The premise of Talkie is elegantly constrained: train a 13B language model entirely on English text published before January 1, 1931 — books, newspapers, scientific journals, patents, case law — and see what a model knows and can do when its training data ends nearly a century ago. No Wikipedia. No Stack Overflow. No knowledge of transistors, World War II, or Python.

The project comes from Nick Levine, David Duvenaud, and Alec Radford — yes, the Radford who wrote the original GPT paper, co-authored GPT-2, and built Whisper. That’s an unusual combination of names for what is explicitly not a product launch. The Hugging Face release is Apache 2.0, the weights are open, and the point is research.

The research question is about generalization. Modern evaluations of language model capabilities are hobbled by contamination: if a model was trained on the internet, it has likely seen the answer to every benchmark question at some point. You can’t cleanly separate what a model learned from what it memorized. Talkie sidesteps this by making contamination structurally impossible — nothing in the model’s training data mentions the things you’d want to test for. The researchers describe it as “contamination-free by construction.”

The most striking finding is what the model can do despite this constraint. Fed Python programming examples entirely in context — through demonstrations, not training — Talkie can write working code. Simple code, “one-line programs or small modifications,” but code nonetheless. A model that has never read a word about digital computers is abstracting the structure of a programming language from a handful of examples and applying it. Whether you find this obvious or surprising probably reveals something about how you think about what LLMs are doing.

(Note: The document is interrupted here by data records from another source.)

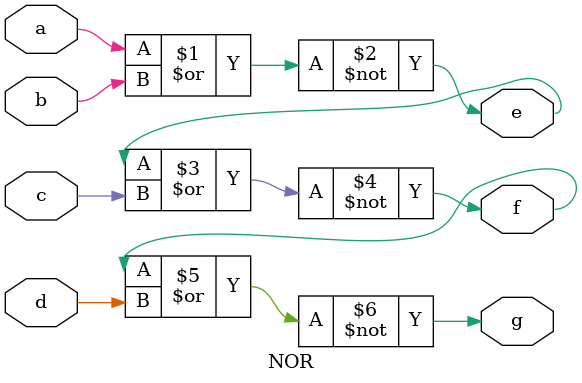
<source format=v>
`timescale 1ns / 1ps

module NOR(
    input a, b, c, d,
    output e, f, g
    );
    
assign e = ~(a|b);
assign f = ~(e|c);
assign g = ~(f|d);

endmodule

</source>
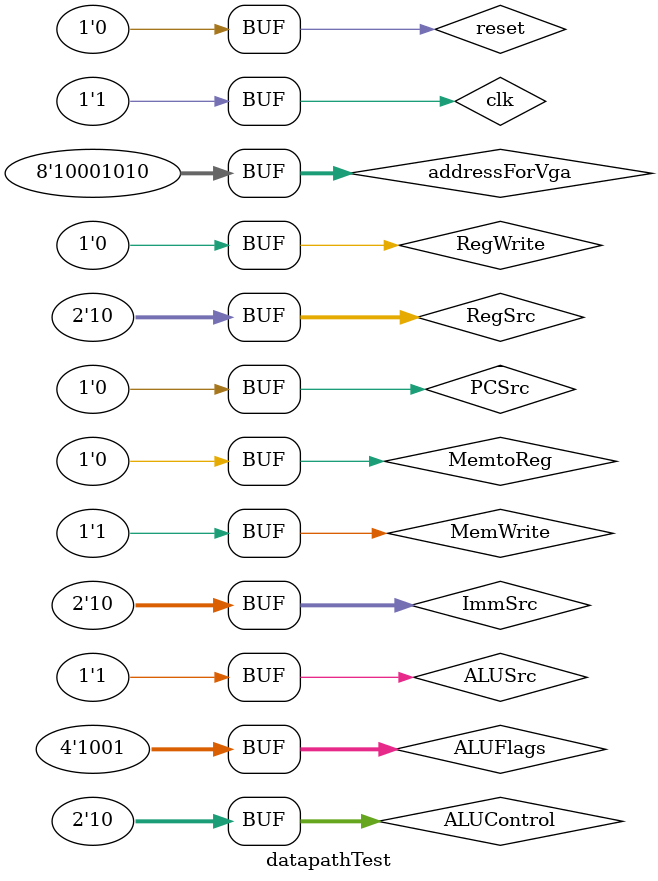
<source format=sv>
module datapathTest();
	
	logic clk, reset;
	logic [1:0] RegSrc;
	logic RegWrite, MemWrite;
	logic [1:0] ImmSrc;
	logic ALUSrc;
	logic [1:0] ALUControl;
	logic MemtoReg;
	logic PCSrc;
	logic[7:0] addressForVga;
	logic [3:0] ALUFlags;
	logic [31:0] rdataForVga;
	logic [31:0] ReadOutData;
	logic [31:0] PC, Result, Instr;

	
	
	// instantiate device to be tested
	datapath datapathForTest(clk, reset, RegSrc,
			  RegWrite, MemWrite,
			  ImmSrc,
			  ALUSrc,
			  ALUControl,MemtoReg,
			  PCSrc, addressForVga,ALUFlags, rdataForVga, ReadOutData,
			  PC, Result, Instr);
			  
	// generate clock to sequence tests
	always begin
	clk <= 0; # 5; clk <= 1; #5;
	end
	
	
	initial begin 
		#5; reset = 1; #1; reset = 0;
		
		
		
		#10; 
		RegSrc = 2'b10;
		RegWrite = 1;
		MemWrite = 0;
		ImmSrc = 2'b00;
		ALUSrc = 0;
		ALUControl = 2'b10;
		MemtoReg = 0;
		PCSrc = 0;
		addressForVga = 8'b10101010;
		#10;
		ImmSrc = 2'b1;
		MemWrite = 1;
		RegWrite = 0;
		RegSrc = 2'b10;
		ALUSrc = 0;
		ALUControl = 2'b10;
		MemtoReg = 0;
		PCSrc = 0;
		addressForVga = 8'b10101010;
		#10;
		ImmSrc = 2'b10;
		MemWrite = 1;
		RegWrite = 0;
		RegSrc = 2'b10;
		ALUSrc = 0;
		ALUControl = 2'b10;
		MemtoReg = 0;
		PCSrc = 0;
		addressForVga = 8'b10001110;
		#10;
		ImmSrc = 2'b10;
		ALUSrc = 1;
		ALUControl = 2'b10;
		ALUFlags = 4'b1001;
		MemWrite = 1;
		RegWrite = 0;
		RegSrc = 2'b10;
		MemtoReg = 0;
		PCSrc = 0;
		addressForVga = 8'b10001010;
	end
			  
	
	
endmodule
</source>
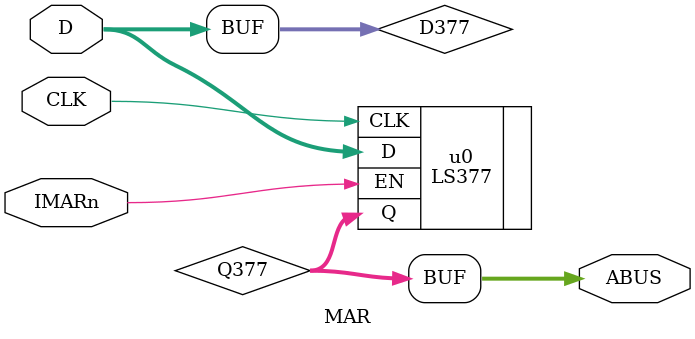
<source format=v>
module MAR(
input wire CLK,
input wire [7:0] D,
input wire IMARn,
output wire [7:0] ABUS);

wire [7:0] D377,Q377;
assign D377 = D;
assign ABUS = Q377;

LS377 u0(
    .CLK(CLK),
    .D(D377),
    .EN(IMARn),
    .Q(Q377)
);
endmodule

</source>
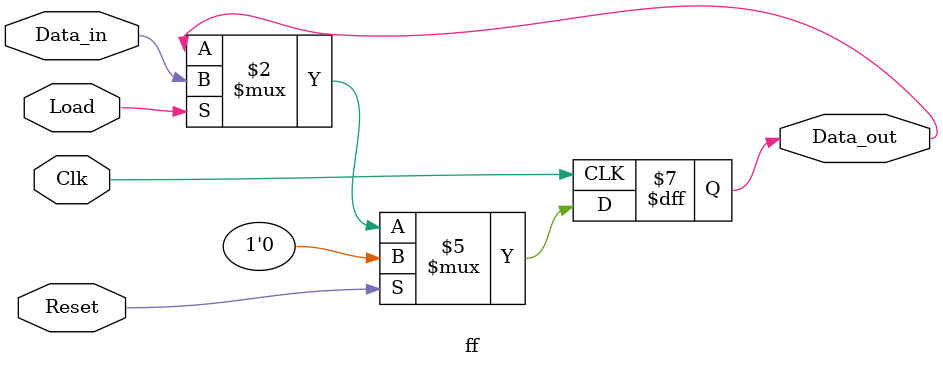
<source format=sv>
module reg_16 (	input Clk, Reset, Load,
						input [15:0] Data_in,
						output logic [15:0] Data_out	);
	
	always_ff @ (posedge Clk) begin
		if (Reset)
			Data_out <= 16'b0;
		else if (Load)
			Data_out <= Data_in;
	end

endmodule

module ff (	input Clk, Reset, Load,
						input Data_in,
						output logic Data_out	);
	
	always_ff @ (posedge Clk) begin
		if (Reset)
			Data_out <= 1'b0;
		else if (Load)
			Data_out <= Data_in;
	end

endmodule

</source>
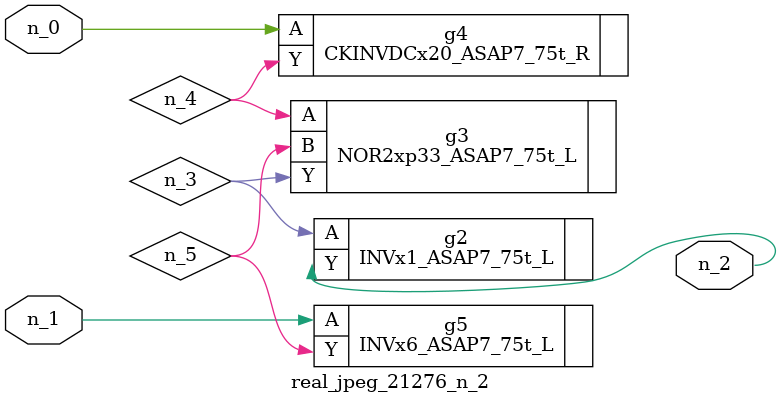
<source format=v>
module real_jpeg_21276_n_2 (n_1, n_0, n_2);

input n_1;
input n_0;

output n_2;

wire n_5;
wire n_4;
wire n_3;

CKINVDCx20_ASAP7_75t_R g4 ( 
.A(n_0),
.Y(n_4)
);

INVx6_ASAP7_75t_L g5 ( 
.A(n_1),
.Y(n_5)
);

INVx1_ASAP7_75t_L g2 ( 
.A(n_3),
.Y(n_2)
);

NOR2xp33_ASAP7_75t_L g3 ( 
.A(n_4),
.B(n_5),
.Y(n_3)
);


endmodule
</source>
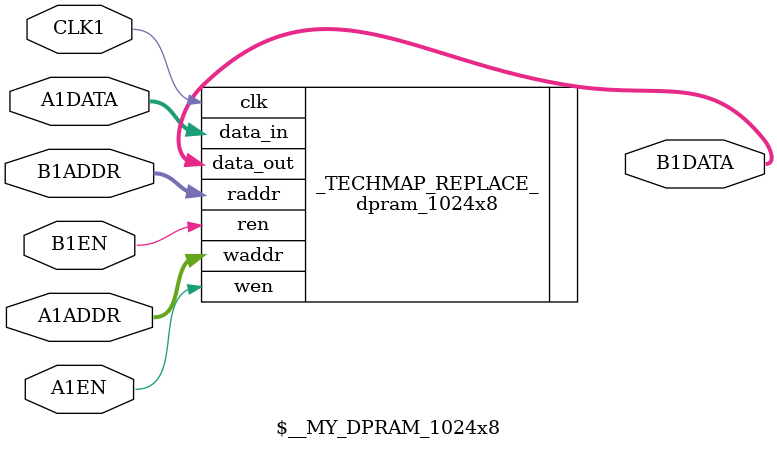
<source format=v>

module $__MY_DPRAM_1024x8 (
  output [0:7] B1DATA,
  input CLK1,
  input [0:9] B1ADDR,
  input [0:9] A1ADDR,
  input [0:7] A1DATA,
  input A1EN,
  input B1EN );

  generate
    dpram_1024x8 #() _TECHMAP_REPLACE_ (
      .clk    (CLK1),
      .wen    (A1EN),
      .waddr    (A1ADDR),
      .data_in    (A1DATA),
      .ren    (B1EN),
      .raddr    (B1ADDR),
      .data_out    (B1DATA) );
  endgenerate

endmodule

</source>
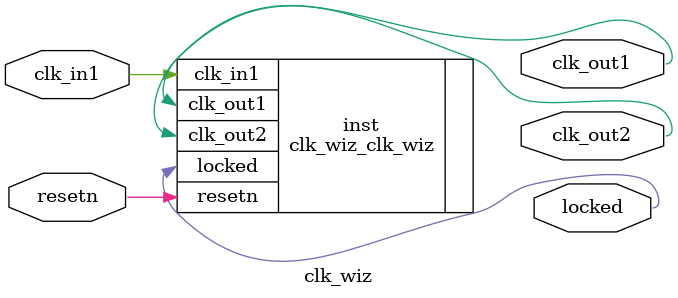
<source format=v>


`timescale 1ps/1ps

(* CORE_GENERATION_INFO = "clk_wiz,clk_wiz_v6_0_3_0_0,{component_name=clk_wiz,use_phase_alignment=true,use_min_o_jitter=false,use_max_i_jitter=false,use_dyn_phase_shift=false,use_inclk_switchover=false,use_dyn_reconfig=false,enable_axi=0,feedback_source=FDBK_AUTO,PRIMITIVE=PLL,num_out_clk=2,clkin1_period=10.000,clkin2_period=10.000,use_power_down=false,use_reset=true,use_locked=true,use_inclk_stopped=false,feedback_type=SINGLE,CLOCK_MGR_TYPE=NA,manual_override=false}" *)

module clk_wiz 
 (
  // Clock out ports
  output        clk_out1,
  output        clk_out2,
  // Status and control signals
  input         resetn,
  output        locked,
 // Clock in ports
  input         clk_in1
 );

  clk_wiz_clk_wiz inst
  (
  // Clock out ports  
  .clk_out1(clk_out1),
  .clk_out2(clk_out2),
  // Status and control signals               
  .resetn(resetn), 
  .locked(locked),
 // Clock in ports
  .clk_in1(clk_in1)
  );

endmodule

</source>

There’s also a less flashy but arguably more important technical finding: raw OCR text from historical archives achieves only about 30% of the learning efficiency of human-transcribed text. The team estimated this by comparing learning curves across differently sourced subsets of their 260-billion-token corpus. Three times the compute for the same effective signal. Given how many historical digitization projects rely on automated OCR — and given that this text ends up in modern pretraining corpora — the gap suggests that a lot of “historical data” in current foundation model training is substantially noisier than its volume implies. Fixing that is an obvious direction for future work.

Two model variants are released. talkie-1930-13b-base is the raw pretrained model. talkie-1930-13b-it is an instruction-tuned checkpoint, fine-tuned on demonstration pairs extracted from pre-1931 reference works, primarily built for the chat interface at the project’s website. A parallel model, talkie-web-13b-base, was trained on FineWeb with identical architecture and training compute, to allow controlled comparisons between what a modern data distribution teaches versus a historical one.

The researchers acknowledge that the temporal filter is imperfect — the model has some knowledge of FDR and World War II despite the 1930 cutoff, likely from contextual leakage in documents that discuss earlier periods while anticipating later ones. The plan is to release the training data eventually, since all pre-1931 US-published works are now out of copyright.

On standard benchmarks, Talkie underperforms models trained on modern data, which is expected. What’s more interesting is the benchmark shape — where exactly it fails and where it doesn’t, and what that distribution says about what a century of extra text teaches a model versus what emergent generalization provides for free.